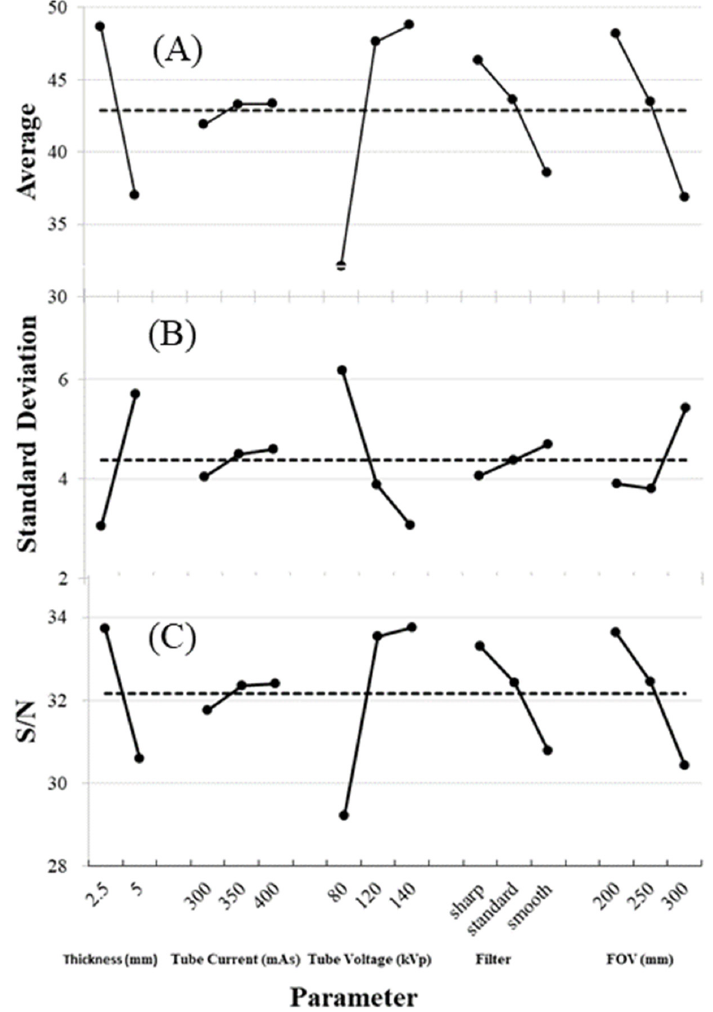
Figure 3. Fish ‐ bone ‐ plots of ( A ) the average grades, ( B ) the standard deviations of the grades and ( C ) S/N value against the parameters in the 128 ‐ slice brain CT experiments. A1 (2.5 mm thickness), B3 (400 mAs), C3 (140 kVp), D1 (sharp filter), and E1 (200 mm 2 ) yield the highest S/N among the 18 experiments.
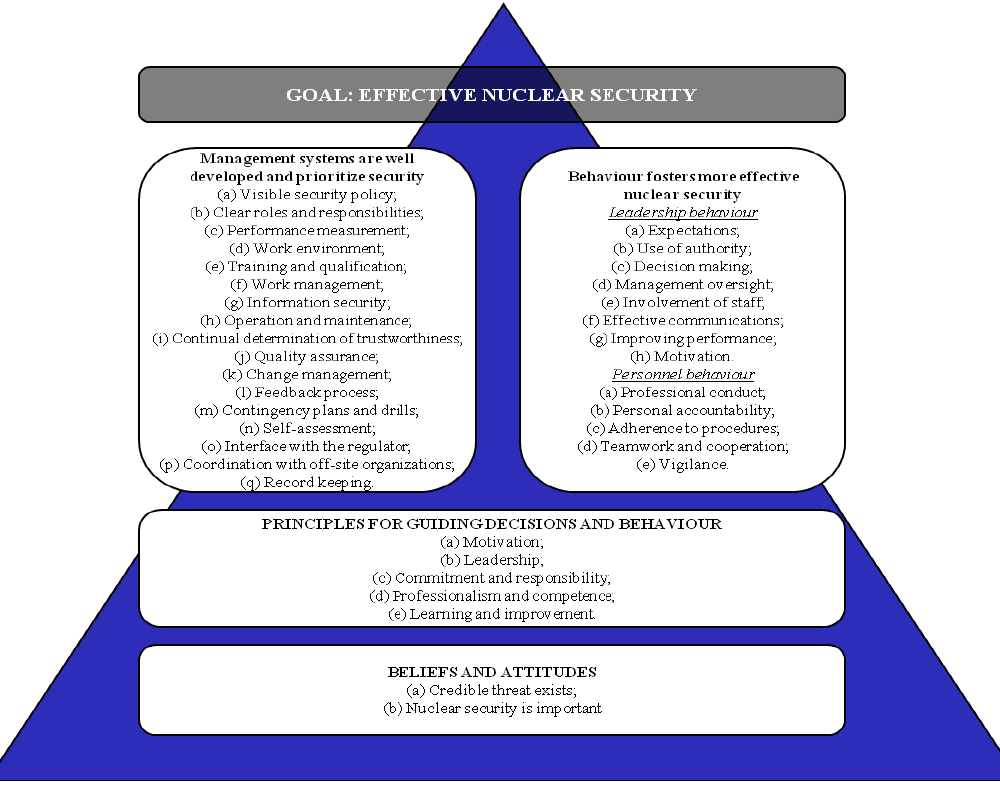
Figure 1. Characteristics of Nuclear Security Culture [ 5 ]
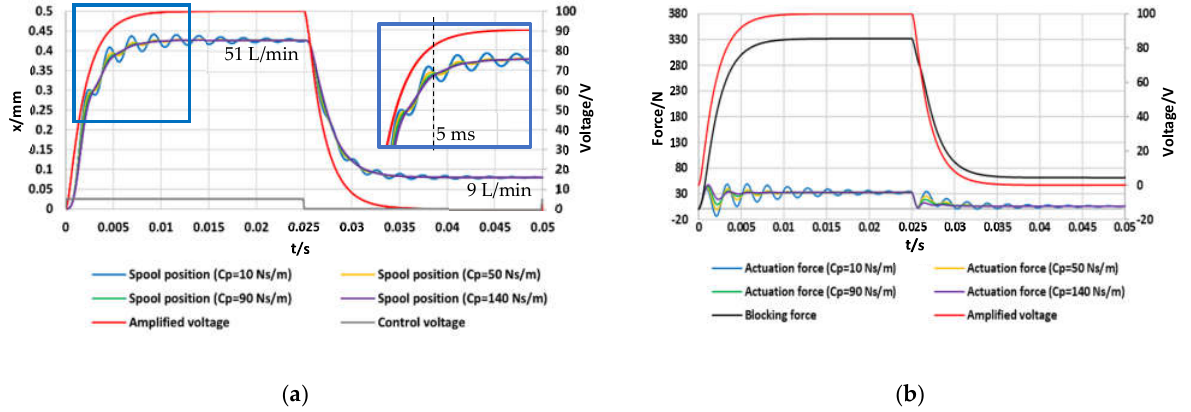
Figure 6. Open-loop step tests simulated for different values of C p and ω n , a = 1400 rad/s ( m p = 80 g; p P − p T = 70 bar): ( a ) spool position; ( b ) actuation force.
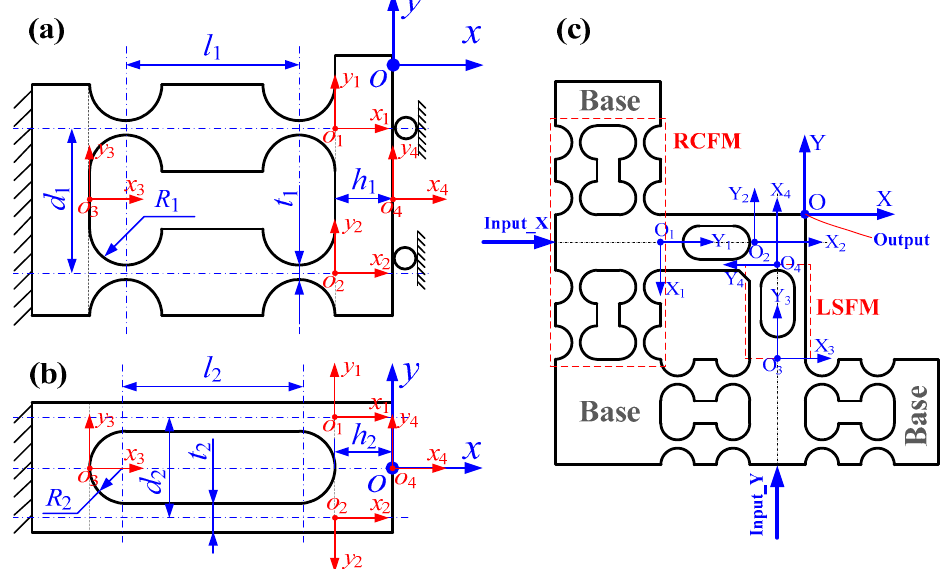
Figure 3. Schematic diagram of the MCM method for the 2-DOF pseudo-decoupled compliant mechanism (PDCM). ( a ) Right circular flexure module (RCFM), ( b ) Leaf-spring flexure module (LSFM), ( c ) 2-DOF PDCM .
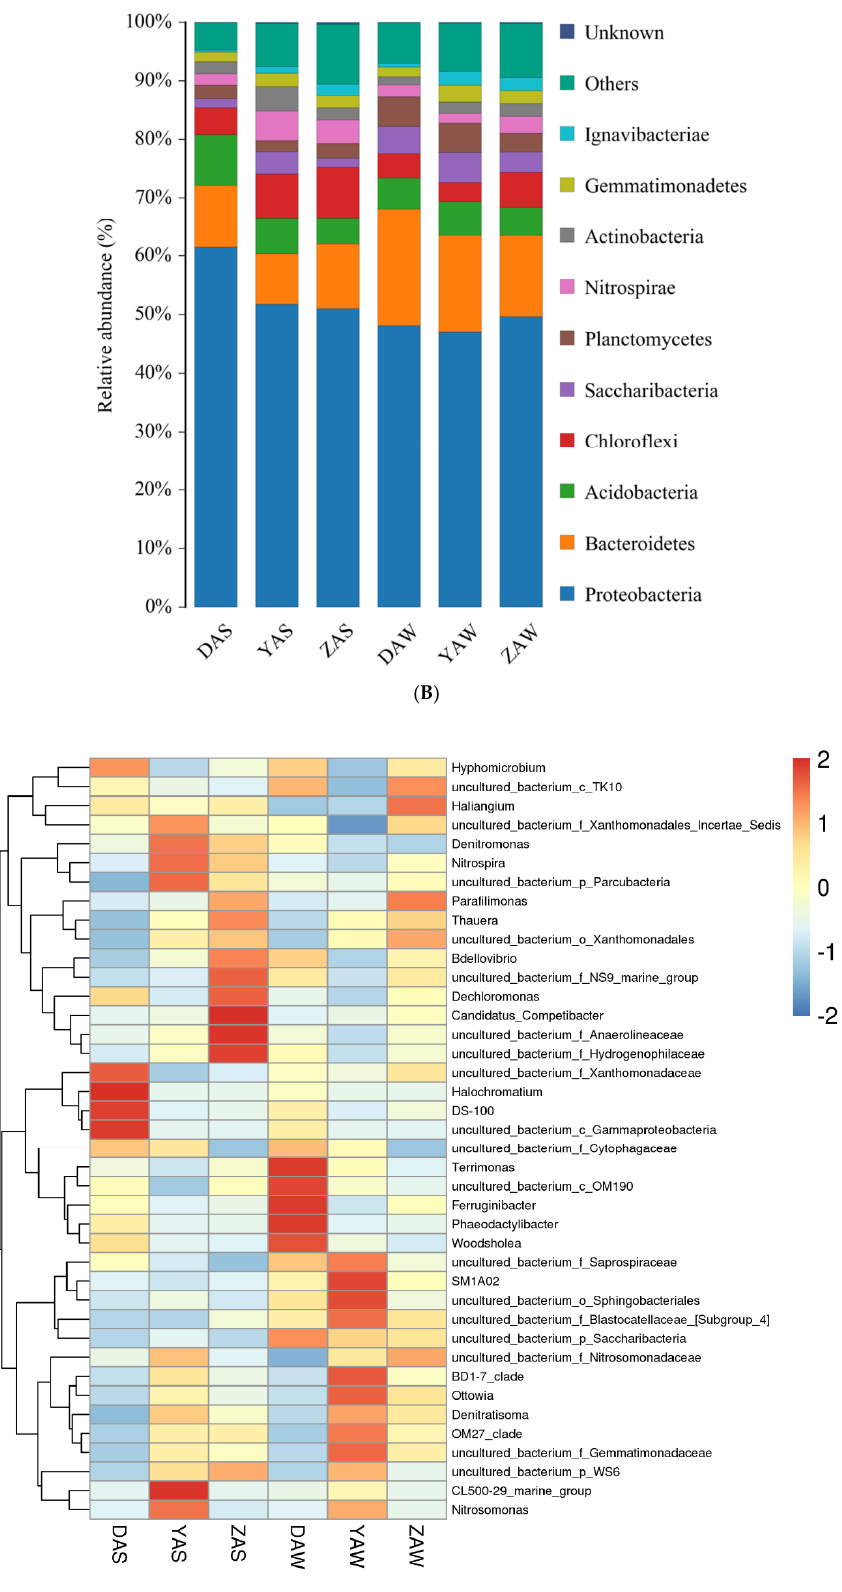
Figure 3. Relative abundance (( A ) phylum level) and heat map (( B ) genus level) of microbes in sludge samples collected from different wastewater treatment plants, at different times.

※

# [Task details]
Reproduce each line of the data containing the word "different".

# [Answer to the problem]
Figure 6. Open-loop step tests simulated for different values of C p and ω n , a = 1400 rad/s ( m p = 80 g; p P − p T = 70 bar): ( a ) spool position; ( b ) actuation force.
Figure 3. Relative abundance (( A ) phylum level) and heat map (( B ) genus level) of microbes in sludge samples collected from different wastewater treatment plants, at different times.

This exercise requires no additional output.